You’re right in that it shouldn’t consume double slashes; I hadn’t thought of it that way and viewing the problem like that does make a solution more obvious. That being said, the solution of:

Lyric { ![\n/] Lyric? | "/" (@eof | ![\n/] Lyric?) } (yours had a tiny parsing error in missing the closing paren) works for all cases except a line that is just a “/” followed by empty lines.

Going back to my original text, if we add a new line:

Hello world! // a comment
// This is also a comment
I'm Wardell!
/

Now the tree looks like:

Lyric(“Hello world!”)
LineComment(“// a comment”)
LineComment(“// This is also a comment”)
Lyric(“I’m Wardell!”)
Error("/")

I honestly think this is fine (and a far-cry better than what I had before) since Lezer is already pretty generous with errors and all I really care about is correct representation of comments; I can assume any errors are just lines to-be until proven otherwise.

Thanks so much for being so unbelievably helpful!
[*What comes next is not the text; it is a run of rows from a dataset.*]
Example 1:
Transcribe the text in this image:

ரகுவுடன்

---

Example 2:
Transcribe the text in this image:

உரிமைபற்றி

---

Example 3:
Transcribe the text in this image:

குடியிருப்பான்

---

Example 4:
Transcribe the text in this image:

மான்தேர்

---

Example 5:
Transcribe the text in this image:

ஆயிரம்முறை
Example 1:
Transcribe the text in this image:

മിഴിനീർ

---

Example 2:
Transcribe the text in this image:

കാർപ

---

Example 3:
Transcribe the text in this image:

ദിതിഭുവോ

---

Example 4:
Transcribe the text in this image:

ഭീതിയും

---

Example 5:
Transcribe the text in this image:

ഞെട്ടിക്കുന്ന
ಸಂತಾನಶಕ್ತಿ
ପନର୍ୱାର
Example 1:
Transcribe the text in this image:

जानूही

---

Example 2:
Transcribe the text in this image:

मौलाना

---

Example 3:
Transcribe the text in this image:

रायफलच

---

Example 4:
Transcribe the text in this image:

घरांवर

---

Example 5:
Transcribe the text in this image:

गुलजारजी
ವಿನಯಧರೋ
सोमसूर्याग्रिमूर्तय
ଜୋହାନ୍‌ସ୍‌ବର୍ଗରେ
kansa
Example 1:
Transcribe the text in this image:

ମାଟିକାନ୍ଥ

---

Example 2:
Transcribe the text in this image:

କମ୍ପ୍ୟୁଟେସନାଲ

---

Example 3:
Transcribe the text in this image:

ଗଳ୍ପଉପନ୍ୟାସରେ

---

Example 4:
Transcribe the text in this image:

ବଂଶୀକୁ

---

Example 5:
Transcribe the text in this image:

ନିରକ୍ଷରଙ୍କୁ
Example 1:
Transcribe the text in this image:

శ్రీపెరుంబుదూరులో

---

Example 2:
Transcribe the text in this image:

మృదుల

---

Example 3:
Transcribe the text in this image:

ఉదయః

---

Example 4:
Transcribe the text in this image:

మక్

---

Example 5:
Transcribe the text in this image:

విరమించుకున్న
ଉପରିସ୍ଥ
marijn · December 26, 2022, 1:44pm

Ugh, indeed, that token isn’t correct, and it seems like it isn’t possible to express exactly what we need here with a strictly regular expression, so you will have to write a (simple) external tokenizer for your Lyric token.

wardellbagby · December 26, 2022, 8:09pm

You were right; it was simple and I did do it! To close the loop for any future searchers, here is the code for the grammar and here is the code for the external tokenizer.

The external tokenizer effectively just keeps consuming character by character until it either hits a new line, an end of file, or a double //. Once it finds its end condition, it spits out a single token and exits.

It did take me an embarrassingly long time before I realized the token I’m supposed to pass into Input.acceptToken is supposed to be retrieved from a compiled grammar. I tried to give it everything else before I found out.

marijn · December 29, 2022, 9:55pm

(Reply deleted that was made to the wrong thread.)

marijn · January 9, 2023, 1:23pm

For future reference, the new @local tokens feature might be useful in cases like this.